§ Exercise: In the material below, tally the lines that include the string "will", then write down only the total.
- Opening Delimiter -
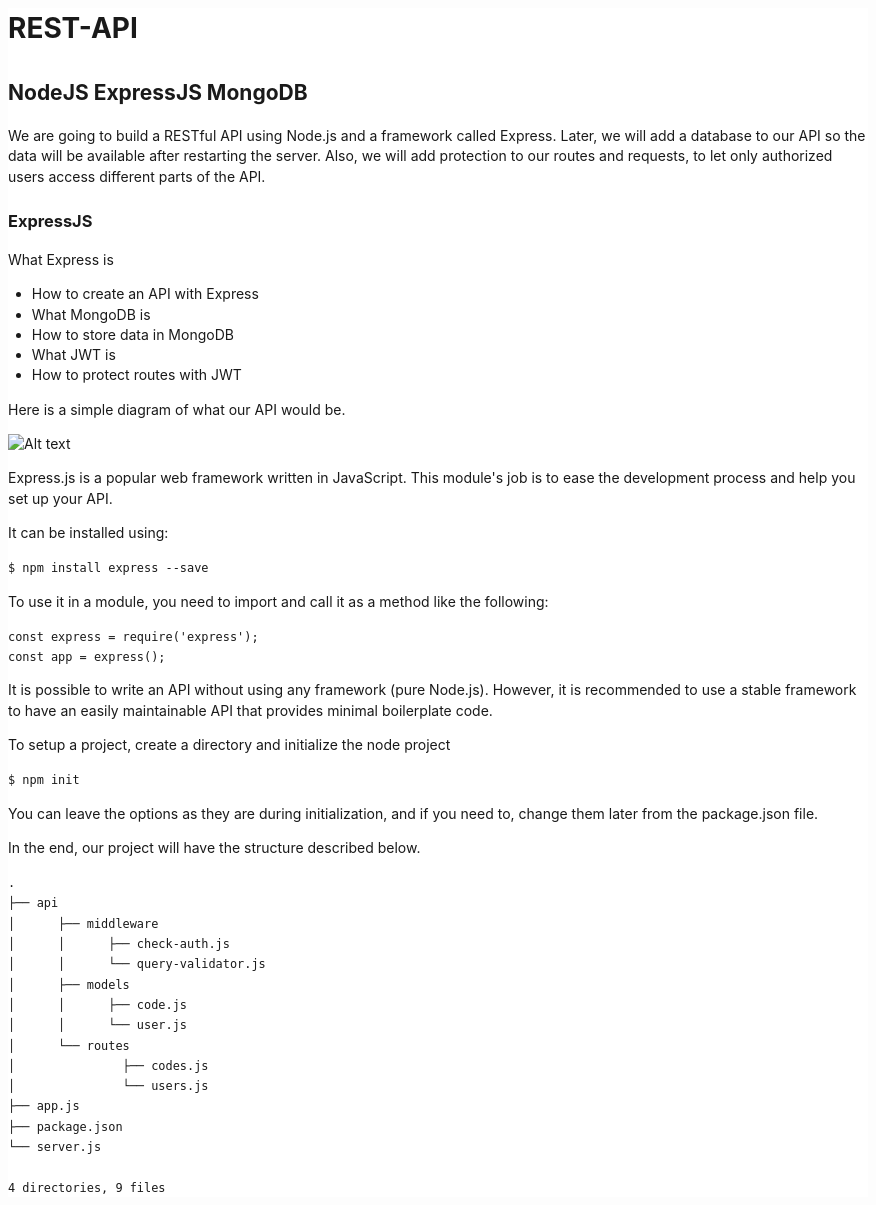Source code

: # REST-API

## NodeJS ExpressJS MongoDB

We are going to build a RESTful API using Node.js and a framework called Express. Later, we will add a database to our API so the data will be available after restarting the server. Also, we will add protection to our routes and requests, to let only authorized users access different parts of the API. 

### ExpressJS
What Express is
- How to create an API with Express 
- What MongoDB is 
- How to store data in MongoDB 
- What JWT is 
- How to protect routes with JWT 

Here is a simple diagram of what our API would be. 

![Alt text](https://i.ibb.co/g9LJ1RK/IMG-20220826-141728.jpg)

Express.js is a popular web framework written in JavaScript. This module's job is to ease the development process and help you set up your API.

It can be installed using: 
```
$ npm install express --save
```
To use it in a module, you need to import and call it as a method like the following:
```
const express = require('express');
const app = express();
```

It is possible to write an API without using any framework (pure Node.js). However, it is recommended to use a stable framework to have an easily maintainable API that provides minimal boilerplate code.

To setup a project, create a directory and initialize the node project 
```
$ npm init
```
You can leave the options as they are during initialization, and if you need to, change them later from the package.json file.

In the end, our project will have the structure described below.
```
.
├── api
│      ├── middleware
│      │      ├── check-auth.js
│      │      └── query-validator.js
│      ├── models
│      │      ├── code.js
│      │      └── user.js
│      └── routes
│               ├── codes.js
│               └── users.js
├── app.js
├── package.json
└── server.js

4 directories, 9 files
```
- Closing Delimiter -
§ Task output: 2